__Extrait à lire__
• • • •
La loi instaurait ensuite deux délais de réflexion :
- un délai de sept jours entre le moment où le patient faisait
connaître son souhait à son médecin et la signature d'une
demande avalisée par le médecin traitant et contresignée
par un autre médecin ;
- un délai de quarante-huit heures après la signature de la
demande pour que "
le médecin prête lui-même assistance
et/ou reste présent tant qu'il est prêté assistance au
patient et jusqu'à la mort de celui-ci
".
Quatre personnes sont décédées en ayant eu recours
à cette loi, et deux autres avaient entamé la procédure
lorsqu'elle a été abrogée. Les partisans de l'euthanasie
espèrent que la loi sur le droit des malades en phase terminale pourra
à nouveau entrer en vigueur lorsque le territoire deviendra un Etat, en
2001.
II. LA PRATIQUE ET LE DEBAT
L'euthanasie passive et l'euthanasie indirecte sont largement pratiquées dans tout le pays. Des enquêtes réalisées en 1994, puis en 1997, auprès des praticiens australiens démontrent qu'environ 30 % des morts surviennent après l'intervention d'un médecin qui accélère délibérément la mort du patient.
1) L'euthanasie active
Les
institutions politiques et l'Association australienne des médecins sont
opposées à l'euthanasie active. Cependant, les tribunaux se
montrent traditionnellement peu enclins à condamner pour meurtre un
médecin ou un proche qui a commis un meurtre par compassion.
De plus, il existe de nombreux mouvements en faveur de l'euthanasie. On citera
une association de médecins
The doctors reform society
, dont un
des membres, le Dr. P. Nitschke a aidé à mourir quatre personnes
en application de la loi sur le droit des malades en phase terminale dans le
Territoire-du-Nord et a ouvert en octobre 1998 une clinique de consultation sur
l'euthanasie à Melbourne. Par ailleurs, le Mouvement pour l'euthanasie a
présenté 30 candidats aux élections
fédérales du 3 octobre 1998.
Des sondages réalisés depuis plusieurs années montrent de
façon persistante que 75 % des Australiens sont favorables à
l'euthanasie.
2) L'aide au suicide
Dans ce
genre d'affaires, le ministère public, qui est juge de
l'opportunité des poursuites, décide rarement de poursuivre.
Dans les Etats d'Australie-Médionale et d'Australie-Occidentale, des
parlementaires ont récemment présenté des propositions de
loi sur le suicide médicalement assisté. Il semble qu'elles aient
peu de chances d'être adoptées.
3) L'euthanasie indirecte
Jusqu'au
vote de la loi fédérale de mars 1997 relative aux lois
d'euthanasie, l'euthanasie indirecte constituait une pratique couramment
admise, dans la mesure où le médecin agissait avec la seule
intention de soulager les souffrances de ses patients.
L'Association australienne des médecins, pourtant très
opposée à l'euthanasie active, accepte l'euthanasie indirecte et
se rallie à la doctrine du " double effet ".
• • • •
__Données affichées__
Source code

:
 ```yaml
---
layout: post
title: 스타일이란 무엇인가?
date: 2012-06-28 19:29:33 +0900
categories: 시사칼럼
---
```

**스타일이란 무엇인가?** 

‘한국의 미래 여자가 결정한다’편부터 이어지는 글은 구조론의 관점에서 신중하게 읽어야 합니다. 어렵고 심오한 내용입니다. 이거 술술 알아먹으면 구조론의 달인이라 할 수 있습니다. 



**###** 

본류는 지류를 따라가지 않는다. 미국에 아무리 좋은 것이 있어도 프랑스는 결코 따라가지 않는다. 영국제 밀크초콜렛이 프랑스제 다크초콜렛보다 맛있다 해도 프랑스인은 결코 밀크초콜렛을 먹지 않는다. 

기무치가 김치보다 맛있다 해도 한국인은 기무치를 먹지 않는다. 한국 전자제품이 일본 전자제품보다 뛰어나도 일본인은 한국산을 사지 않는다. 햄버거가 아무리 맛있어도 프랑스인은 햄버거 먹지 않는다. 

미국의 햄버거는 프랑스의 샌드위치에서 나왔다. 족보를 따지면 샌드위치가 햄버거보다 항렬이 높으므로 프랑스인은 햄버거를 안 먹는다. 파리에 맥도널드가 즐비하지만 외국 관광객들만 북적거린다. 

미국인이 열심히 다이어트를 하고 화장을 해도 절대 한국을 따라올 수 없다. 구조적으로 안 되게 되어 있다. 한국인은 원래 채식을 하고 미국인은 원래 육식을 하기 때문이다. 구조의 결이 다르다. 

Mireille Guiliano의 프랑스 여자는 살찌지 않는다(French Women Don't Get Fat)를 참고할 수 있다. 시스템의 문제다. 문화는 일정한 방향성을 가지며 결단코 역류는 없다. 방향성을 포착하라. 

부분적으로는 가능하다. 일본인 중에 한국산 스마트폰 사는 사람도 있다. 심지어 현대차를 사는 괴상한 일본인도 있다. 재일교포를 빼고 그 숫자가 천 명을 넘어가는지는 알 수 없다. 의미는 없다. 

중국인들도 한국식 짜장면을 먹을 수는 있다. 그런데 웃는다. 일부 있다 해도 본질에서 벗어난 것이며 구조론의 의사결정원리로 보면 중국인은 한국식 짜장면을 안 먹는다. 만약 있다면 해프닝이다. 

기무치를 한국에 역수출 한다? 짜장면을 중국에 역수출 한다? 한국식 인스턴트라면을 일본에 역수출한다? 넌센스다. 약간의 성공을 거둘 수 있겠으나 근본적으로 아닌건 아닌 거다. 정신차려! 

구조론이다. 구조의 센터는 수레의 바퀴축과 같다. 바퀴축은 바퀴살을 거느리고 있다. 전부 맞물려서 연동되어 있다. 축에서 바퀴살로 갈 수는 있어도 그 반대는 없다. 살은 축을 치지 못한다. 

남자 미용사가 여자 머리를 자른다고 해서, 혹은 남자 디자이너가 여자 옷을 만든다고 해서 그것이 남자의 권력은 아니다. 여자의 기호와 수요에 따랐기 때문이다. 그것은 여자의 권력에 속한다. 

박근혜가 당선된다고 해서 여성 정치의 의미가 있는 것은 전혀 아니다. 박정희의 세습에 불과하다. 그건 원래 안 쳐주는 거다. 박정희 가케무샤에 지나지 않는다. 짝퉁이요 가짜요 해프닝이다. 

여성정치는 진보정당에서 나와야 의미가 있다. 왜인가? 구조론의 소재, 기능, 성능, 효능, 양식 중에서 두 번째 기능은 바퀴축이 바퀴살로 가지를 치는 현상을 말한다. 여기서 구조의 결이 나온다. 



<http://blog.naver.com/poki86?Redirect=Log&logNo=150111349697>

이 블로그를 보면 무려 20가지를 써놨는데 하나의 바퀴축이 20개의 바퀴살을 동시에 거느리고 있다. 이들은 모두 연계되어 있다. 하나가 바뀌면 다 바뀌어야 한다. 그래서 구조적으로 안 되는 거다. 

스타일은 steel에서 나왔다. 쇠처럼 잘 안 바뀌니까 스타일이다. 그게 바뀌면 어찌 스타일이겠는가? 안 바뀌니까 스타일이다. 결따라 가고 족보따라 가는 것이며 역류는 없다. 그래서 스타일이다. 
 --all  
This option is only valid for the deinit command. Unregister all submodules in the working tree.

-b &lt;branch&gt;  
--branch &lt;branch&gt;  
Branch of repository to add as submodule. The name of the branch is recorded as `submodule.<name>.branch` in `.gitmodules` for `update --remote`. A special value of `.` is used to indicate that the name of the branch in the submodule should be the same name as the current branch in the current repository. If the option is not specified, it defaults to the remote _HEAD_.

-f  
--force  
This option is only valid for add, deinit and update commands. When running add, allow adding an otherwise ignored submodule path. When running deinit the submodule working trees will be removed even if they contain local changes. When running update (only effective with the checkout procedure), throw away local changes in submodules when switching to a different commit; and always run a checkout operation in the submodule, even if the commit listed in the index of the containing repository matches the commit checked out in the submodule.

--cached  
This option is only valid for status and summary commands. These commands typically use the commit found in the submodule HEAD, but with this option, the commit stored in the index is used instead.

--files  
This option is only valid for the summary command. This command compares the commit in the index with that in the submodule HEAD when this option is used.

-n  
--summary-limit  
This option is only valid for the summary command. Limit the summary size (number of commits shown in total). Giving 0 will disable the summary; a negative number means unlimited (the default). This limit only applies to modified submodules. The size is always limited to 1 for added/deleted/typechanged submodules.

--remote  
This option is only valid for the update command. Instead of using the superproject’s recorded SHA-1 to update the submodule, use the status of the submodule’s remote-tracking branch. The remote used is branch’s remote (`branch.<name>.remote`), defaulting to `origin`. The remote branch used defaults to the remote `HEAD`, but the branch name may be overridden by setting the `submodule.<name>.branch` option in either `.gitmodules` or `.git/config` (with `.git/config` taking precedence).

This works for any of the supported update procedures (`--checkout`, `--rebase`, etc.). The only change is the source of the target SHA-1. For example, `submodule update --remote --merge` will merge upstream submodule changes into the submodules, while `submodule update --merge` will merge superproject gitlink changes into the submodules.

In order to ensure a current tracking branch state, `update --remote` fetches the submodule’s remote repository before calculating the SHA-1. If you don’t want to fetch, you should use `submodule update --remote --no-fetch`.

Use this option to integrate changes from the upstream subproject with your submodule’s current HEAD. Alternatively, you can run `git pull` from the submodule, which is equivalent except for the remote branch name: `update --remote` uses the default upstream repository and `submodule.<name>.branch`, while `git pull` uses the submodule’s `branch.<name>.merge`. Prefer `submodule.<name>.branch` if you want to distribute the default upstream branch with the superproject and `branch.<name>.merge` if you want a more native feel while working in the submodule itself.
• • • •
__Travail demandé__
a – Relevez toutes les années écrites en chiffres dans l'extrait sur l'euthanasie en Australie. Donnez chaque année une seule fois, dans l'ordre où elle apparaît pour la première fois.
b – Répondez à ces questions sur l'extrait :
(i) Combien de temps durait le premier délai de réflexion prévu par la loi ?
(ii) Combien de candidats le Mouvement pour l'euthanasie a-t-il présentés aux élections fédérales du 3 octobre 1998 ?
(iii) À quelle doctrine l'Association australienne des médecins se rallie-t-elle ?

__Réponses numérotées__
a – 2001, 1994, 1997, 1998

b –
(i) Sept jours.
(ii) 30 candidats.
(iii) La doctrine du « double effet ».